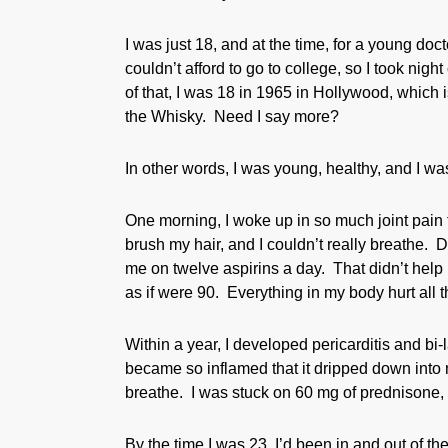
I was just 18, and at the time, for a young doc
couldn’t afford to go to college, so I took ni
of that, I was 18 in 1965 in Hollywood, which i
the Whisky. Need I say more?
In other words, I was young, healthy, and I wa
One morning, I woke up in so much joint pain t
brush my hair, and I couldn’t really breathe. 
me on twelve aspirins a day. That didn’t help 
as if were 90. Everything in my body hurt all t
Within a year, I developed pericarditis and bi-
became so inflamed that it dripped down into m
breathe. I was stuck on 60 mg of prednisone, bu
By the time I was 23, I’d been in and out of 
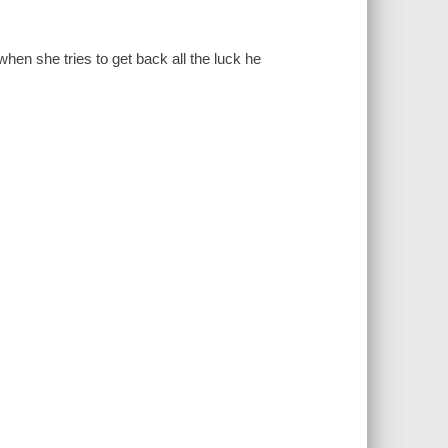
en she tries to get back all the luck he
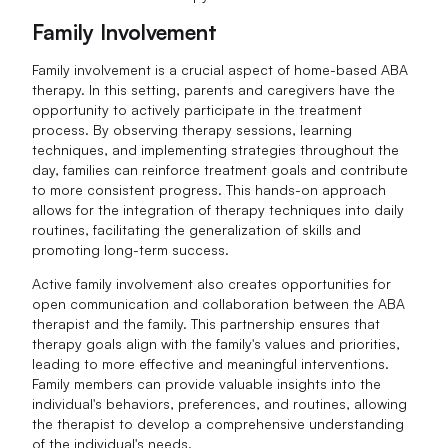
Family Involvement
Family involvement is a crucial aspect of home-based ABA
therapy. In this setting, parents and caregivers have the
opportunity to actively participate in the treatment
process. By observing therapy sessions, learning
techniques, and implementing strategies throughout the
day, families can reinforce treatment goals and contribute
to more consistent progress. This hands-on approach
allows for the integration of therapy techniques into daily
routines, facilitating the generalization of skills and
promoting long-term success.
Active family involvement also creates opportunities for
open communication and collaboration between the ABA
therapist and the family. This partnership ensures that
therapy goals align with the family's values and priorities,
leading to more effective and meaningful interventions.
Family members can provide valuable insights into the
individual's behaviors, preferences, and routines, allowing
the therapist to develop a comprehensive understanding
of the individual's needs.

- - - - - - -

== What the task requires ==
Your answer must be a single number: how many lines in this listing hold the string "techniques"? Please add nothing else.

== Output below ==
2